EXCERPTED RECORDS:
►

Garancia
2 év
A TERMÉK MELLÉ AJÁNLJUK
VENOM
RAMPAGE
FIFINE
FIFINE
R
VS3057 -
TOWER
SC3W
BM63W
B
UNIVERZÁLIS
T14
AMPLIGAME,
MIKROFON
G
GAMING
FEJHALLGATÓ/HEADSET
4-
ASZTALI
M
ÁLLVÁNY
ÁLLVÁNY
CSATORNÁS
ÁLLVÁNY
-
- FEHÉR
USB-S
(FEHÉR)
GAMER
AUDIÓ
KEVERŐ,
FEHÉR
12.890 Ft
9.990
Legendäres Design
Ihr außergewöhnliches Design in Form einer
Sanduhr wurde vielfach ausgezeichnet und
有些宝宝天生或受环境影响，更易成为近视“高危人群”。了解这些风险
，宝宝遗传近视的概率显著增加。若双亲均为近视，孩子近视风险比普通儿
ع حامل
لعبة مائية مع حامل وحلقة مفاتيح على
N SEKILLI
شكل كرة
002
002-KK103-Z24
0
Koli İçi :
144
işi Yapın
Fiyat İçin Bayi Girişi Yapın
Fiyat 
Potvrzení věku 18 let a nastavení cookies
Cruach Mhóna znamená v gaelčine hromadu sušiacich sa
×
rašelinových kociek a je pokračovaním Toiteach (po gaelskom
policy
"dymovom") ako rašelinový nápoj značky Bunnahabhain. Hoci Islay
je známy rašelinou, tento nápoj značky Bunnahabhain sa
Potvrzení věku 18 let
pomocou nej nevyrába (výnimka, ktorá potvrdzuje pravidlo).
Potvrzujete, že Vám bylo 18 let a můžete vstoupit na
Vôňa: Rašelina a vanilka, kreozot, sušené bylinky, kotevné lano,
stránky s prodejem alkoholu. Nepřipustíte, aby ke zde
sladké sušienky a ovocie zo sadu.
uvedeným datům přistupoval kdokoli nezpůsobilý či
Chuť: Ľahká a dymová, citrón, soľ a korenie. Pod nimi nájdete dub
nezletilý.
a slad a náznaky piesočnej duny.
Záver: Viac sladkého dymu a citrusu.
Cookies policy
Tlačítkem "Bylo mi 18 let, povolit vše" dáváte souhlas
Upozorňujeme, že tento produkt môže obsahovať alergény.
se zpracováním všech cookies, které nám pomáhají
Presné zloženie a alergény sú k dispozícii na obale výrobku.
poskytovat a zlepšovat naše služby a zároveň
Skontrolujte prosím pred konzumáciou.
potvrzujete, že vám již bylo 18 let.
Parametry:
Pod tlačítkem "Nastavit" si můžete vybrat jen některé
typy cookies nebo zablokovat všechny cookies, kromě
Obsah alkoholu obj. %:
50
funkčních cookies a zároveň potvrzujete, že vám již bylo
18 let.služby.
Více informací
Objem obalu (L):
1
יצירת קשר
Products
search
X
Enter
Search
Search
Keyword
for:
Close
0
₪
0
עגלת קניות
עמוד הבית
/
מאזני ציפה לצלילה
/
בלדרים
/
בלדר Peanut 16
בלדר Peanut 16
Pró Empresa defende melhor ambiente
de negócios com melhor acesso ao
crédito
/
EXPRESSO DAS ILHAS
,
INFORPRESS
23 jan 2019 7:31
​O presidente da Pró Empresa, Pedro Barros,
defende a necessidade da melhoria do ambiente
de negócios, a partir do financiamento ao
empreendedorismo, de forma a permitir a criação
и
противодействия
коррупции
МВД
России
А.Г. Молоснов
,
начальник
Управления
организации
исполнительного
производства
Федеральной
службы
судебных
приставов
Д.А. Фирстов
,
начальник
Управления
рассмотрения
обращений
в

◄

WHAT YOU HAVE TO DO: Which lines in the records above contain the string "věku"? Copy each of them.

TASK ANSWER:
Potvrzení věku 18 let a nastavení cookies
Potvrzení věku 18 let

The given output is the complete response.